Wenn eine Frau wissen möchte, ob sie schwanger ist, geht sie nicht gleich zum Arzt, sondern sie prüft die Situation zu Hause selbst mit einem Schwangerschaftstest. Vergleichbar einfache Schnelltest könnten auch entwickelt werden, um eine Corona-Infektion früh zu erkennen. Die renommierten Infektiologen Paul Sax [1] und Michael Mina [2] aus Boston plädieren seit Wochen dafür, solche Corona-Schnelltests für jedermann zur Verfügung zu stellen. Damit könnten viele gefährliche Situationen in Schule und Beruf verhindert und damit das Infektionsgeschehen zurückgedrängt werden. Außerdem wäre trotz Pandemie wieder mehr normaler Lebensalltag möglich.
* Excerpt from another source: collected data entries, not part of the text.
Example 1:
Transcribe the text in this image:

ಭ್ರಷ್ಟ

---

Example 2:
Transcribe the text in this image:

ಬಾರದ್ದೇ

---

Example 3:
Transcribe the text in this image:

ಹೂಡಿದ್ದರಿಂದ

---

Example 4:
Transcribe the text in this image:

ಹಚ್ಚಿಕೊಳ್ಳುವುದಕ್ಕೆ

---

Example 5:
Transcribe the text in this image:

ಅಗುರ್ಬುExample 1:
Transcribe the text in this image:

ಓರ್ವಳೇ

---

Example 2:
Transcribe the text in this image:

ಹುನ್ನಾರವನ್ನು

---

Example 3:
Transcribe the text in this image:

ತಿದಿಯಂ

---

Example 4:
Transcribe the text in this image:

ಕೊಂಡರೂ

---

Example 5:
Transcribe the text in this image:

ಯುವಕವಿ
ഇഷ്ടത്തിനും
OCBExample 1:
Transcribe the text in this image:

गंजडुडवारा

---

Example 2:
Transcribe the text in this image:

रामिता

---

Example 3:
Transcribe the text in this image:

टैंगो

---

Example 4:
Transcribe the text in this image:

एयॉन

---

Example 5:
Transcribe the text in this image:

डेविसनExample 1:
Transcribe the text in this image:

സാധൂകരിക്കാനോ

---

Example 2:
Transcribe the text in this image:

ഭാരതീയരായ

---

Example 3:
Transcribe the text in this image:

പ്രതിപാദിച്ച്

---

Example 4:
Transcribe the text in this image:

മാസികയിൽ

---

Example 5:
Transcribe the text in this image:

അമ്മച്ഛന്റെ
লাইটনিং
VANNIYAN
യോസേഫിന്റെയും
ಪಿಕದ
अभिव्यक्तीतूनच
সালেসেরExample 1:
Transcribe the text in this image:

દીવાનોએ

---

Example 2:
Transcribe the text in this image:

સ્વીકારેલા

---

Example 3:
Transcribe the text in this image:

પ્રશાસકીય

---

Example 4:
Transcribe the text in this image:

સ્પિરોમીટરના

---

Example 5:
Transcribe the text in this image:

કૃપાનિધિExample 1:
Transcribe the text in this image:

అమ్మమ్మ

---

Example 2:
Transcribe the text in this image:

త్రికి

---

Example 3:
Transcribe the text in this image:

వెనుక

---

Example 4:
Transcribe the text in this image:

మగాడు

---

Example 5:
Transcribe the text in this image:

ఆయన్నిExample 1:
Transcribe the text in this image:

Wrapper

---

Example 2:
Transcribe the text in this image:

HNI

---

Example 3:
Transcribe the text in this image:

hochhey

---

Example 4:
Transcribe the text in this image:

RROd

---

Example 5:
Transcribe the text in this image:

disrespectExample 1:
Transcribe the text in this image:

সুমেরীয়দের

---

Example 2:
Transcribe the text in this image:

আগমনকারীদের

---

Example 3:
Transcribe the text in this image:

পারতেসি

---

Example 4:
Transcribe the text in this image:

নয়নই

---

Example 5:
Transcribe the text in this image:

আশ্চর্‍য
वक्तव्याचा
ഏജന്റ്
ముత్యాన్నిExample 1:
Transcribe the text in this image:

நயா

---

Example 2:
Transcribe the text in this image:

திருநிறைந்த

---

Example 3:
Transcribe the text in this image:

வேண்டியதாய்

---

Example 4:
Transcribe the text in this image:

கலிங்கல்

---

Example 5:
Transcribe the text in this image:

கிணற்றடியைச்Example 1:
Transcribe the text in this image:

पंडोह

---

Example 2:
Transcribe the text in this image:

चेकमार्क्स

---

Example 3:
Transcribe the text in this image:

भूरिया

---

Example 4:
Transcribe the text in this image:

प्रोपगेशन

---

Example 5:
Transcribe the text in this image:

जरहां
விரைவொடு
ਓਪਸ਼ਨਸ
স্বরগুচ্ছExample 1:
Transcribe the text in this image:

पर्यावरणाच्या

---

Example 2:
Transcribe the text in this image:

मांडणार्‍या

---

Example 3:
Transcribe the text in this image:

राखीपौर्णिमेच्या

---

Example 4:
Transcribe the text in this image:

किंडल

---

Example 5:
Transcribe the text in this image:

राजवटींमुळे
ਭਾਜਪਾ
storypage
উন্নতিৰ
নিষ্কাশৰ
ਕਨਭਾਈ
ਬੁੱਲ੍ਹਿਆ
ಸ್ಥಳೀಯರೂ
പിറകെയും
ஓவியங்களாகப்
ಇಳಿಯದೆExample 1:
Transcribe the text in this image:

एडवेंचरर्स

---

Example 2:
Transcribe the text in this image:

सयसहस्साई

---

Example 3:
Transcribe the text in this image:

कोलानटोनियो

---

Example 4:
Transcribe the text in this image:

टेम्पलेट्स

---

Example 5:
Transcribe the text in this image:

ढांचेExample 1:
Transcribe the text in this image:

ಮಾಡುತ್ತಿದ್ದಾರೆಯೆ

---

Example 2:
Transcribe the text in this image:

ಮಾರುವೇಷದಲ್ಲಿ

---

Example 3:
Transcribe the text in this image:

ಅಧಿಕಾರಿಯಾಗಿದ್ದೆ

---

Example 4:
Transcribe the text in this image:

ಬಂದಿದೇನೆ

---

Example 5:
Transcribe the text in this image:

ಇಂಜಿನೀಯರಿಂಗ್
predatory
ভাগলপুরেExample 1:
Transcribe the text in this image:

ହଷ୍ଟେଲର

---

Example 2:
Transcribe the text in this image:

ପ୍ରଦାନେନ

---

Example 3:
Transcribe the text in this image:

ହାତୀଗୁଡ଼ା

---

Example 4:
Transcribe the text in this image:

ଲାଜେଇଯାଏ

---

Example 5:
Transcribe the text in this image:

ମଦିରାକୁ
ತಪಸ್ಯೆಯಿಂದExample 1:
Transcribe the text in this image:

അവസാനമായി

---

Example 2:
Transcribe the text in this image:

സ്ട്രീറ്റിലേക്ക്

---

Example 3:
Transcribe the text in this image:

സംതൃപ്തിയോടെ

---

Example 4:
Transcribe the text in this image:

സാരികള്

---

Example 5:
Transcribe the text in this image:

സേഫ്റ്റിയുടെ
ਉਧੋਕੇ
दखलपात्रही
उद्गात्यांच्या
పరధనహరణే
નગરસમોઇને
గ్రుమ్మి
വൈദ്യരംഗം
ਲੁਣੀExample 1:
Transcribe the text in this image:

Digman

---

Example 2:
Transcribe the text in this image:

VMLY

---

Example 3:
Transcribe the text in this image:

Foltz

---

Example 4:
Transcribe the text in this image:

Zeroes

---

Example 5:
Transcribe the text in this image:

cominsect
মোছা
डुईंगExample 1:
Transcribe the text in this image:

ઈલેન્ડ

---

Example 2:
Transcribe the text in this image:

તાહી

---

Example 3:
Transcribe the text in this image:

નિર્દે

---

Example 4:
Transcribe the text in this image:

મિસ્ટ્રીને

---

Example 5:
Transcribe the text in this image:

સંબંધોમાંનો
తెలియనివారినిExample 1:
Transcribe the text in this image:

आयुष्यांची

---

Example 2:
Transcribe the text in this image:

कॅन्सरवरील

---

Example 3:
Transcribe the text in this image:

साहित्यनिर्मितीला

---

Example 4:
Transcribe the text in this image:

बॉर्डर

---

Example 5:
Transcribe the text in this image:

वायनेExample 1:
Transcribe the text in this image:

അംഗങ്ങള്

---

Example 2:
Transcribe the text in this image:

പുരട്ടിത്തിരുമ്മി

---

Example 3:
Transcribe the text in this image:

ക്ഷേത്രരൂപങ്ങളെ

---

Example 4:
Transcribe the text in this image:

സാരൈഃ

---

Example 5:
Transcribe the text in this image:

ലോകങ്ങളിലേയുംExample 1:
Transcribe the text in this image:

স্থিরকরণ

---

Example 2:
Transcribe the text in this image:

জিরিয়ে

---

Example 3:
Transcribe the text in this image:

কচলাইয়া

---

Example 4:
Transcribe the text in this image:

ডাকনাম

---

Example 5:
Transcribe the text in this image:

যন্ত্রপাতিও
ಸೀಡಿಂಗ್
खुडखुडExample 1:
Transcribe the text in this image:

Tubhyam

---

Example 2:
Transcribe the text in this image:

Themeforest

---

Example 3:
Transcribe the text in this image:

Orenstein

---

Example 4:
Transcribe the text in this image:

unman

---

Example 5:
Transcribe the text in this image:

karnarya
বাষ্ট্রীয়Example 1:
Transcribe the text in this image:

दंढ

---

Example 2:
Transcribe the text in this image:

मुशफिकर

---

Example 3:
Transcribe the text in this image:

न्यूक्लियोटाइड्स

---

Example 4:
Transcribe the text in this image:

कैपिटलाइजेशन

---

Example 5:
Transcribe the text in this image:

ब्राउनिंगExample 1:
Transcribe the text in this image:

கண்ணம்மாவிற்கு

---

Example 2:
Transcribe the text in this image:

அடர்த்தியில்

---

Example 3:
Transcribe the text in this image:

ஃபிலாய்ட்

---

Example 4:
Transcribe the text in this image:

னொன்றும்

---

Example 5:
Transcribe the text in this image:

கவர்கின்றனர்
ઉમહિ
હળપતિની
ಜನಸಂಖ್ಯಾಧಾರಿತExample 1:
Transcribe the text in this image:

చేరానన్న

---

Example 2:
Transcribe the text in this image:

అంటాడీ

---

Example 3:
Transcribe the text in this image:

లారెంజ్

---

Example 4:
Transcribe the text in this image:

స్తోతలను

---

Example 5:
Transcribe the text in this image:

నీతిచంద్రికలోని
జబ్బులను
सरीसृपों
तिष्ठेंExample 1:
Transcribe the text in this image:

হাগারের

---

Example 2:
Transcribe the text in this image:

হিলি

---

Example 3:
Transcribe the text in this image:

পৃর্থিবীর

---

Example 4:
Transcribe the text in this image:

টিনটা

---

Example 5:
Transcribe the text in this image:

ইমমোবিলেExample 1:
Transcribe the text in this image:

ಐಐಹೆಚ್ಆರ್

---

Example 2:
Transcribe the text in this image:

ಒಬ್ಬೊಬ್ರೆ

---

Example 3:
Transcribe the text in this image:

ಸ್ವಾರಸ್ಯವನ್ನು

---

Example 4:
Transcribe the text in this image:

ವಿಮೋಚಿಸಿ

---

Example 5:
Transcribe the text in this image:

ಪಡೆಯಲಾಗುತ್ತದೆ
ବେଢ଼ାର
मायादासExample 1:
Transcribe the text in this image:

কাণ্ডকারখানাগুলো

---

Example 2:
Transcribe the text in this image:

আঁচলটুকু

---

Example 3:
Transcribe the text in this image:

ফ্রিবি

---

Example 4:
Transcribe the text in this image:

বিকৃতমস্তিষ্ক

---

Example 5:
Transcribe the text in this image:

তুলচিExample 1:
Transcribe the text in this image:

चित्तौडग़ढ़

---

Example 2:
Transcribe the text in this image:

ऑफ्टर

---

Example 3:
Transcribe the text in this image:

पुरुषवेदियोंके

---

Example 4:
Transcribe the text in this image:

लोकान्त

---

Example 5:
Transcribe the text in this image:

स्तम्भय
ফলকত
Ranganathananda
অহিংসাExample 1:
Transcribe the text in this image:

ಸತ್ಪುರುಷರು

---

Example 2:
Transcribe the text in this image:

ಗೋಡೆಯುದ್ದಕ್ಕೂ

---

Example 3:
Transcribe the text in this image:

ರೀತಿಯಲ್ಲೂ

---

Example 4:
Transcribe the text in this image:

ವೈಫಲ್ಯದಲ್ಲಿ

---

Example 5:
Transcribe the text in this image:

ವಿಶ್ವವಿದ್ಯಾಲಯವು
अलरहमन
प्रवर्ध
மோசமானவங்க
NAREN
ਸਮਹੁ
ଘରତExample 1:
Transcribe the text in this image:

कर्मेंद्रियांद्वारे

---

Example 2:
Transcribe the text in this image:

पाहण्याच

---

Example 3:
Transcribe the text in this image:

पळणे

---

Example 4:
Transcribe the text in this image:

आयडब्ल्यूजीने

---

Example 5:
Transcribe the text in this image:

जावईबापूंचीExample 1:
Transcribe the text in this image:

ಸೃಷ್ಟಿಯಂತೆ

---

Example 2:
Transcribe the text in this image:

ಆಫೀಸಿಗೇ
Die Logik hinter diesen Überlegungen wird in einem Video anschaulich dargestellt [3]. Nachdem man sich mit dem Corona-Virus angesteckt hat, vermehren sich die Viren im Nasen-Rachenraum rasant. Schon nach 2 bis 3 Tagen haben sich die Viren in der Schleimhaut so stark vermehrt, dass sie beim Atmen oder Sprechen mit winzigen Flüssigkeitströpfchen auf andere Menschen übertragen werden können. Die meisten Infizierten sind in dieser Phase noch völlig gesund und merken nicht, dass sie andere Menschen gefährden. Die Viruslast steigt weiter an, bis die Symptome beginnen und man merkt, dass man krank ist. Danach fällt die Viruslast wieder ab und ist durchschnittlich 10 Tage nach der Infektion wieder so gering, dass man nicht mehr ansteckend ist. Normalerweise können Infizierte die Viren also ungefähr 6-10 Tage lang auf andere Menschen übertragen [4].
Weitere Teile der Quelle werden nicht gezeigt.